Find pairs with given sum such that elements of pair are in different rows in Python

Finding pairs with a given sum from different rows in a matrix is a common problem in data structures. We need to find all pairs where one element comes from one row and the other from a different row, and their sum equals the target value.

So, if the input matrix is ?

2 4 3 5
6 9 8 7
10 11 14 12
13 1 15 16

And sum = 13, then the output will be [(4, 9), (5, 8), (2, 11), (3, 10), (12, 1)]

Algorithm

The approach uses a two-pointer technique after sorting each row ?

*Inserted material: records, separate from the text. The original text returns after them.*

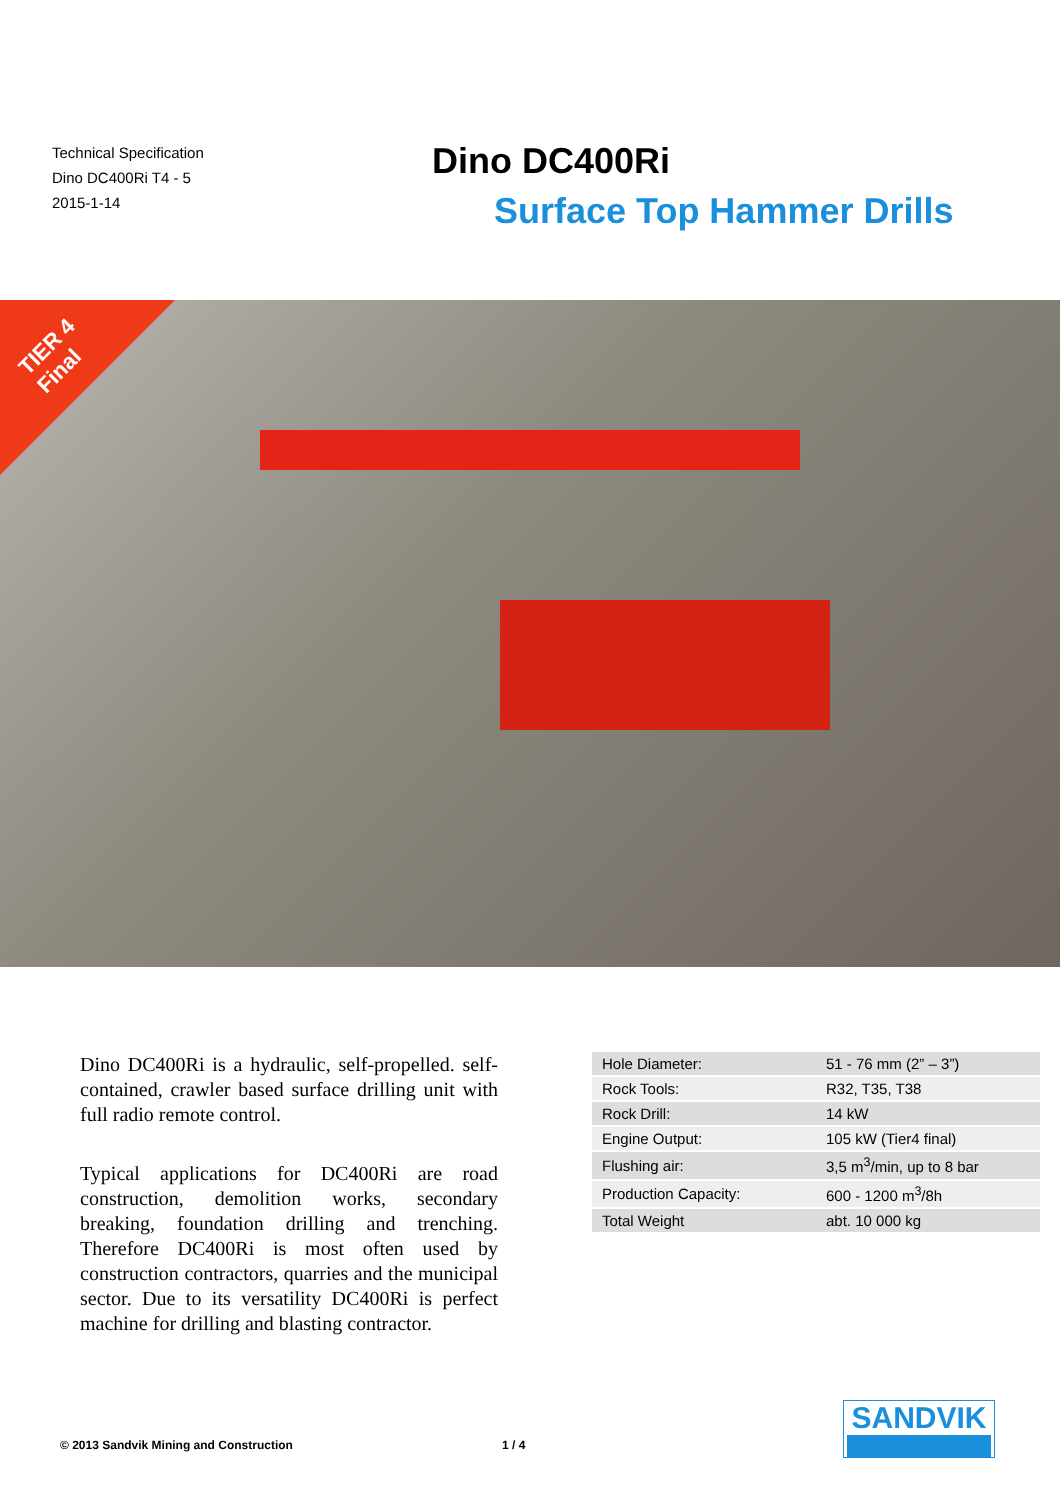Technical Specification
Dino DC400Ri T4 - 5
2015-1-14
Dino DC400Ri
Surface Top Hammer Drills
TIER 4
Final
Dino DC400Ri is a hydraulic, self-propelled. self-contained, crawler based surface drilling unit with full radio remote control.
Typical applications for DC400Ri are road construction, demolition works, secondary breaking, foundation drilling and trenching. Therefore DC400Ri is most often used by construction contractors, quarries and the municipal sector. Due to its versatility DC400Ri is perfect machine for drilling and blasting contractor.
| Hole Diameter: | 51 - 76 mm (2” – 3”) |
| Rock Tools: | R32, T35, T38 |
| Rock Drill: | 14 kW |
| Engine Output: | 105 kW (Tier4 final) |
| Flushing air: | 3,5 m<sup>3</sup>/min, up to 8 bar |
| Production Capacity: | 600 - 1200 m<sup>3</sup>/8h |
| Total Weight | abt. 10 000 kg |
© 2013 Sandvik Mining and Construction
1 / 4
SANDVIK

  • Sort each row of the matrix

  • For each pair of rows (i, j) where i < j

  • Use two pointers: low at the start of row i, high at the end of row j

  • If sum equals target, add the pair and move both pointers

  • If sum is less than target, move low pointer right

  • If sum is greater than target, move high pointer left

Implementation

def sum_pair(matrix, target_sum):
    result = []
    n = len(matrix)
    
    # Sort each row for two-pointer technique
    for i in range(n):
        matrix[i].sort()
    
    # Check all pairs of rows
    for i in range(n - 1):
        for j in range(i + 1, n):
            low = 0
            high = n - 1
            
            # Two-pointer approach
            while low < n and high >= 0:
                current_sum = matrix[i][low] + matrix[j][high]
                
                if current_sum == target_sum:
                    pair = (matrix[i][low], matrix[j][high])
                    result.append(pair)
                    low += 1
                    high -= 1
                elif current_sum < target_sum:
                    low += 1
                else:
                    high -= 1
    
    return result

# Test the function
matrix = [
    [2, 4, 3, 5],
    [6, 9, 8, 7],
    [10, 11, 14, 12],
    [13, 1, 15, 16]
]
target_sum = 13

pairs = sum_pair(matrix, target_sum)
print("Pairs with sum", target_sum, ":", pairs)
Pairs with sum 13 : [(4, 9), (5, 8), (2, 11), (3, 10), (12, 1)]

How It Works

The algorithm works by sorting each row first, which enables the two-pointer technique. For each pair of rows, we start with the smallest element from the first row and the largest from the second row. Based on their sum compared to the target, we move the appropriate pointer ?

# Example walkthrough with rows [2,3,4,5] and [7,8,9,6] (after sorting: [6,7,8,9])
# Target sum = 13

row1 = [2, 3, 4, 5]  # already sorted
row2 = [6, 7, 8, 9]  # sorted version of [7,8,9,6]

print("Row 1:", row1)
print("Row 2:", row2)
print("Target sum:", 13)
print()

# Simulate two-pointer technique
low, high = 0, 3
while low < 4 and high >= 0:
    current_sum = row1[low] + row2[high]
    print(f"Checking: {row1[low]} + {row2[high]} = {current_sum}")
    
    if current_sum == 13:
        print(f"Found pair: ({row1[low]}, {row2[high]})")
        low += 1
        high -= 1
    elif current_sum < 13:
        print("Sum too small, move low pointer right")
        low += 1
    else:
        print("Sum too large, move high pointer left")
        high -= 1
    print()
Row 1: [2, 3, 4, 5]
Row 2: [6, 7, 8, 9]
Target sum: 13

Checking: 2 + 9 = 11
Sum too small, move low pointer right

Checking: 3 + 9 = 12
Sum too small, move low pointer right

Checking: 4 + 9 = 13
Found pair: (4, 9)

Checking: 5 + 8 = 13
Found pair: (5, 8)

Time Complexity

The time complexity is O(n³) where n is the number of rows/columns, as we check all pairs of rows and use two pointers for each pair. The space complexity is O(1) excluding the output list.

Conclusion

This approach efficiently finds all pairs with a given sum from different rows using the two-pointer technique. Sorting each row first enables the linear search within each row pair, making it optimal for this constraint.